In the afternoon I walked to Vår Frelsers Gravlund (the Cemetery of Our Saviour) and visited the grave of playwright Henrik Ibsen, painter Edvard Munch and poet Arnulf Øverland. Øverland’s poetry inspired the Norwegian resistance to the Nazi occupation. He was imprisoned for four years in a German concentration camp. Here are some excerpts from his poem Du må ikke sove! (‘You Must Not Sleep!’), written in 1936 and warning about the rise of fascism.

You oughn’t abide, sitting calm in your home
Saying: Dismal it is, poor they are, and alone
You cannot permit it! You dare not, at all.
Accepting that outrage on all else may fall!
I cry with the final gasps of my breath:
You dare not repose, nor stand and forget

Pardon them not – they know what they do!
They breathe on hate-glows, and evil pursue,
They fancy to slay, they revel with cries,
Their desire is to gloat, when our world is at fire!
In blood they are yearning to drown one and all!
Don’t you believe it?
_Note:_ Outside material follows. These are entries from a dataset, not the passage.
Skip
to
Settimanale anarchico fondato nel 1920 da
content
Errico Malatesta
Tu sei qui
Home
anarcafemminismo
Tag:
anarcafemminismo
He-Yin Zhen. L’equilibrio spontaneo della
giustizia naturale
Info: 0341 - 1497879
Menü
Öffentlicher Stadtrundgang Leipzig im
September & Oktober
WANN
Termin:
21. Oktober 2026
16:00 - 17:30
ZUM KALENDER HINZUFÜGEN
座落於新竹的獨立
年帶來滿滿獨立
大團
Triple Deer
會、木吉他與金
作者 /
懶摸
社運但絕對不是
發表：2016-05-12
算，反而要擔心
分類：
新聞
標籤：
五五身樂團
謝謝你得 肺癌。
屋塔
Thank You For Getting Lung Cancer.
You’ve heard the call!
(…)

And then they’ll leave home for a rainfall of steel,
’Till last they hang ragged on barbed wire will,
Decaying for Hitler’s Aryan call,
That is what a man’s for – after all.

This is the old police building at Møllergata 19 where Vidkun Quisling was interrogated after the war before being taken to Akershus Fortress and executed by firing squad in 1945. Quisling, a failed politician, headed a puppet government from 1942 onwards on behalf of the Nazis. During the occupation this was the headquarters of the Nazi security police where prisoners were interrogated and tortured.

The Resistance Museum is now in the Akershus Fortress!